Therefore, while energy stocks did well, those in the transport industry underperformed. As shown below, the Vanguard Energy ETF did better than the iShares Transport ETF (IYT).
Another cause of sector rotation is the earnings season. The earnings season is a period when the biggest companies in the S&P 500 index start publishing their quarterly results. The season usually starts when big banks like JP Morgan and Goldman Sachs publish their results.
Depending on how earnings come in, a sector rotation can happen. For example, if financials record faster growth than consumer staples, investors can shift their resources to the fast-growing financial division.
The final cause of sector rotation is geographical in nature. At times, stocks with a certain exposure to a geographical location can underperform those with an exposure to other places.
For example, the chart below shows that the iShares China ETF declined sharply in 2021 as the Chinese government intensified its crackdown on technology companies.
Strategies for sector rotation in day trading
Ideally, the concept of sector rotation is usually more important to long-term investors than for day traders. That’s because these rotations usually happen over a long period of time. Therefore, it is not always easy to embrace the concept when it comes to day trading.

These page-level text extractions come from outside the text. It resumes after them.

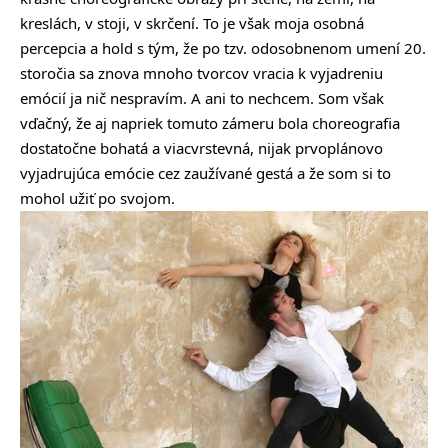
kreslách, v stoji, v skrčení. To je však moja osobná
percepcia a hold s tým, že po tzv. odosobnenom umení 20.
storočia sa znova mnoho tvorcov vracia k vyjadreniu
emócií ja nič nespravím. A ani to nechcem. Som však
vďačný, že aj napriek tomuto zámeru bola choreografia
dostatočne bohatá a viacvrstevná, nijak prvoplánovo
vyjadrujúca emócie cez zaužívané gestá a že som si to
mohol užiť po svojom.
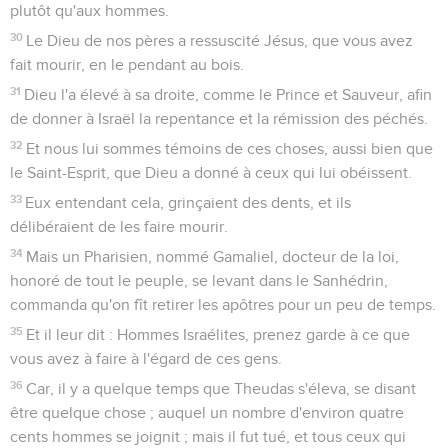
plutôt qu'aux hommes.
30
Le Dieu de nos pères a ressuscité Jésus, que vous avez
fait mourir, en le pendant au bois.
31
Dieu l'a élevé à sa droite, comme le Prince et Sauveur, afin
de donner à Israël la repentance et la rémission des péchés.
32
Et nous lui sommes témoins de ces choses, aussi bien que
le Saint-Esprit, que Dieu a donné à ceux qui lui obéissent.
33
Eux entendant cela, grinçaient des dents, et ils
délibéraient de les faire mourir.
34
Mais un Pharisien, nommé Gamaliel, docteur de la loi,
honoré de tout le peuple, se levant dans le Sanhédrin,
commanda qu'on fît retirer les apôtres pour un peu de temps.
35
Et il leur dit : Hommes Israélites, prenez garde à ce que
vous avez à faire à l'égard de ces gens.
36
Car, il y a quelque temps que Theudas s'éleva, se disant
être quelque chose ; auquel un nombre d'environ quatre
cents hommes se joignit ; mais il fut tué, et tous ceux qui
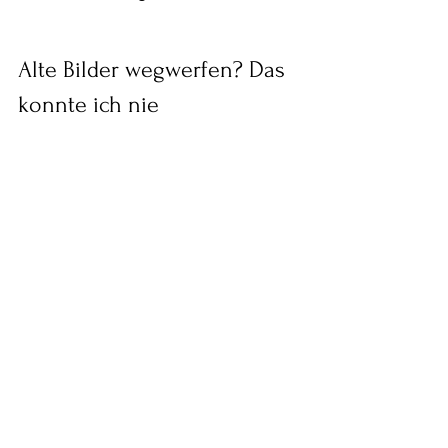
Alte Bilder wegwerfen? Das 
konnte ich nie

But there are several strategies that can help you in all this.
First, by identifying when a sector rotation is happening, you can easily predict the performance of key stocks. For example, in a period when investors are moving from growth to value, you can understand why popular stocks are testing their 52-week lows.
A good example is a company like PayPal, which is one of the best-known fintech firms. As shown below, the stock declined sharply during the sector rotation that happened in 2022. Therefore, if you are a day trader, understanding the concept of rotation will help you know what is happening.

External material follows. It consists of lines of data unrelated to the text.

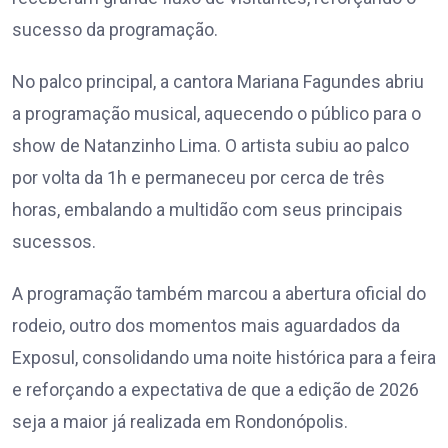
sucesso da programação.
No palco principal, a cantora Mariana Fagundes abriu
a programação musical, aquecendo o público para o
show de Natanzinho Lima. O artista subiu ao palco
por volta da 1h e permaneceu por cerca de três
horas, embalando a multidão com seus principais
sucessos.
A programação também marcou a abertura oficial do
rodeio, outro dos momentos mais aguardados da
Exposul, consolidando uma noite histórica para a feira
e reforçando a expectativa de que a edição de 2026
seja a maior já realizada em Rondonópolis.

Diversification for your portfolio
Second, knowing the concept of sector rotation will help you identify cheap and expensive stocks for your long-term portfolios. At times, when there is a rotation, many good companies become extremely cheap while many bad companies become expensive.
Therefore, when the rotation happens, it can help you find companies that are mispriced for your long-term portfolio. In other words, it can help you identify overbought and oversold levels.
» Related: The Power of Stock Diversification
Third, traders can use sector rotation during the earnings season. For example, since banks are usually the first to report, traders can take advantage of their volatility and make money. Then, when technology stocks publish their results, they can move to them. To know when the earnings season is about to start, you should use the earnings calendar.
» Related: How to use the economic calendar
Sector rotation is an important concept in the financial market. In this article, we have explained the multiple causes of sector rotation and identified some of the top strategies to use to trade the conditions.